One of the episodes in the Reith Lecture series was about End of Life Issues, which you can hear on the BBC player: stay for the questions at the end - they are interesting. If you prefer to read, the whole episode is transcribed into an 11 page PDF. You know me, I've been jangling the end-of-life I - II - III - IV - V chain before on The Blob. A couple of weeks ago, we were given a copy of Gawande's book Being Mortal, and I finished it a couple of nights ago.  It's easy to read, in the same way as Henry Marsh's book about brain surgery, or any book by Gladwell. That doesn't necessarily man that it is easy reading. The book can be characterised as a handful of short stories which have been cunningly interleaved, so that each of the stories is inched forward in each chapter.  All of the stories have the same ending, and that's the ending that we can all anticipate in not more than 100 years and probably sooner.  The last sentences of the book record the death of Gawande's father, himself a surgeon who was destroyed by a tumour in his neck that invaded his brain and slowly strangled all his vital functions.
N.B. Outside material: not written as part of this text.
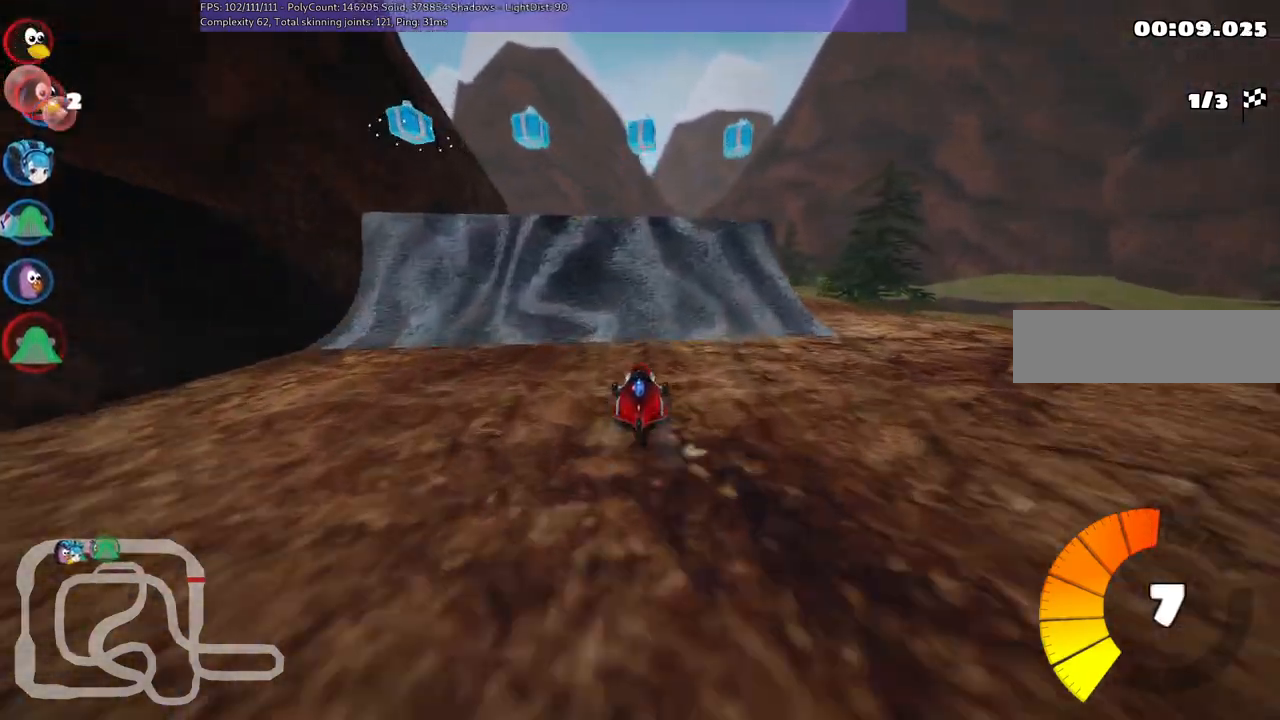
{"keys": ["left", "m", "right", "up"], "events": [[150, "left", "down"], [150, "m", "down"], [467, "right", "down"]]}
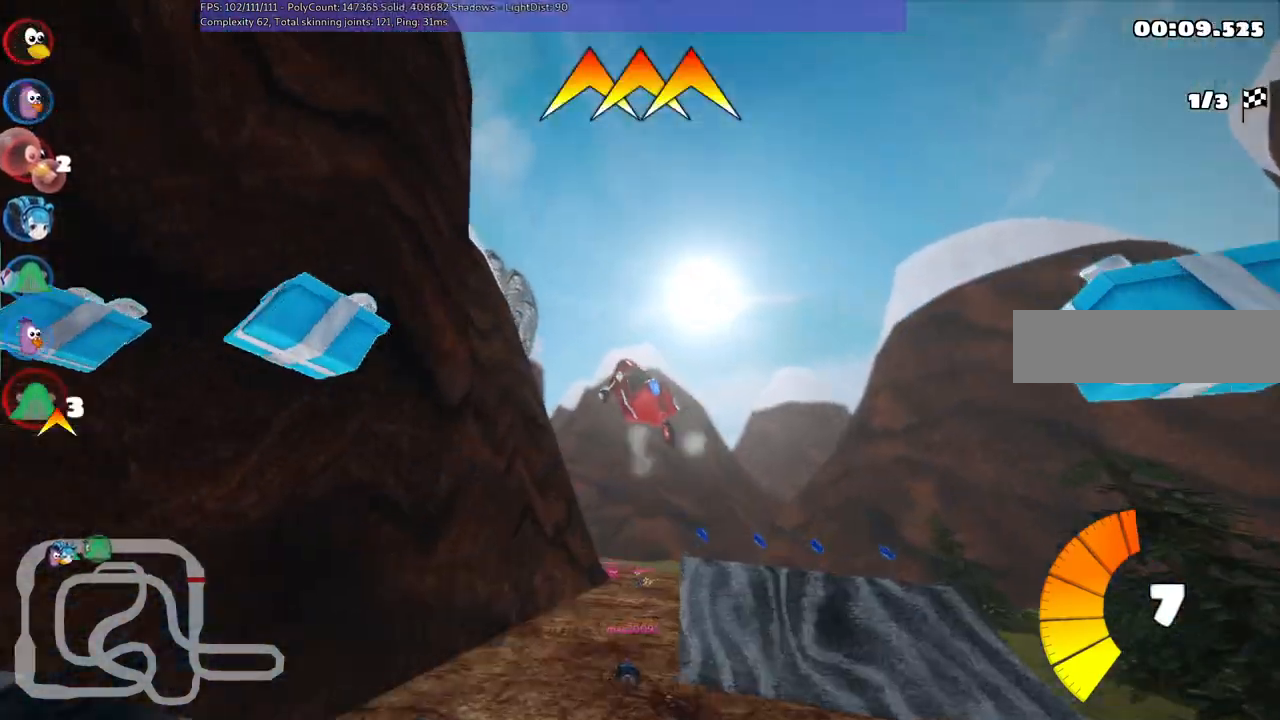
{"keys": ["m", "right", "up"], "events": [[17, "left", "up"]]}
"I think he's stopped," I said.
We went to him. My mother took his hand. And we listened, each of us silent.
No more breathes came.
Gawande Sr. died in his own bed at home surrounded by his family, having 'put his affairs in order'. It reads like a good death, but he had spent several years a-dying submitting to an extraordinary range of interventions and only one of his many final carers is named. The others, having been deemed to have failed the old man in care, or honest assessment of odds, or unwillingness to accord him autonomy over his own life have been left anonymous.  If this is what can be expected for a fully-insured man of the profession, married to another doctor, father of another, who can network themselves to the very best care and advice that can be found in America, then you may reassess the odds of having a good death, in Kildare or Kiev or Krasnoyarsk. Gawande urges his readers to have the conversation early rather than when it is too late.  It is much easier for everyone, except the leading actor and only her when it gets too late, to not have the conversation and just carry on intervening with medical kit until the very last moment. Trying this and that; chemo or radiation; tubes in tubes out; shunts and stents; drugs and drugs and drugs. In the question session at the end of Reith III, Gawande asserts that, in the average lifetime, the most common week to undergo surgery is the last week, and in that week the most common day is the last day.  I urge you to get the book out of the library; if your parents are dead, you are next - there are options, it's just that you probably won't be presented with them.